In vitro study on the competitive reactions between arsenite and selenite with glutathione

Exposure to arsenic can cause various biological effects by increasing the production of reactive oxygen species (ROS). Selenium acts as a beneficial element by regulating ROS and limiting heavy metal uptake and translocation. There are studies on the interactive effects of As and Se in plants, but the antagonistic and synergistic effects of these elements based on their binding to glutathione (GSH) molecules have not been studied yet. In this study, we aimed to investigate the antagonistic or synergistic effects of As and Se on the binding mechanism of Se and As with GSH at pH 3.0, 5.0, or 6.5. The interaction of As and Se in Se(SG)₂ + As(III) or As(SG)₃ + Se(IV) binary systems and As(III) + Se(IV) + GSH ternary system were examined depending on their ratios via liquid chromatography diode array detector/electrospray mass spectrometry (LC-DAD/MS) and liquid chromatography–electrospray ionization–tandem mass spectrometry (LC-ESI-MS/MS). The results showed that the formation of As(GS)₃ was not detected in the As(III) + Se(SG)₂ binary system, indicating that As(III) did not affect the stability of Se(SG)₂ complex antagonistically.

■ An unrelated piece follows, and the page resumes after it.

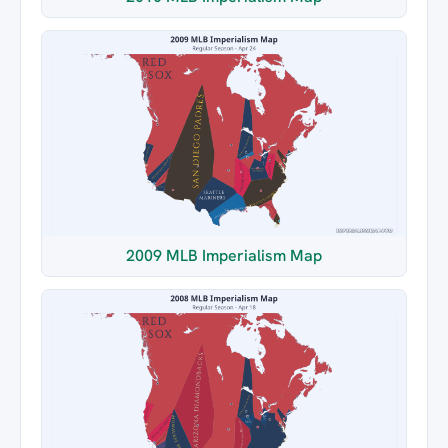
2009 MLB Imperialism Map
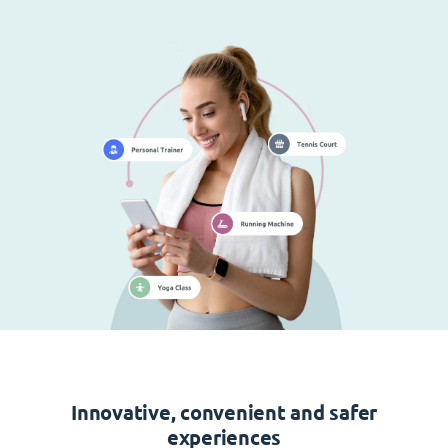
Innovative, convenient and safer
experiences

However, in the Se(IV) + As(SG)₃ binary system, the addition of Se(IV) to As(SG)₃ affected the stability of As(SG)₃ antagonistically. Se(IV) reacted with GSH, disrupting the As(SG)₃ complex, and consequently, Se(SG)₂ formation was measured using LC-MS/DAD. In the Se(IV) + GSH + As(III) ternary system, Se(SG)₂ formation was detected upon mixing As(III), Se(IV), and GSH. The increase in the concentration of As(III) did not influence the stability of the Se(SG)₂ complex. Additionally, Se(IV) has a higher affinity than As(III) to the GSH, regardless of the pH of the solution. In both binary and ternary systems, the formation of the by-product glutathione trisulfide (GSSSG) was detected using LC-ESI-MS/MS.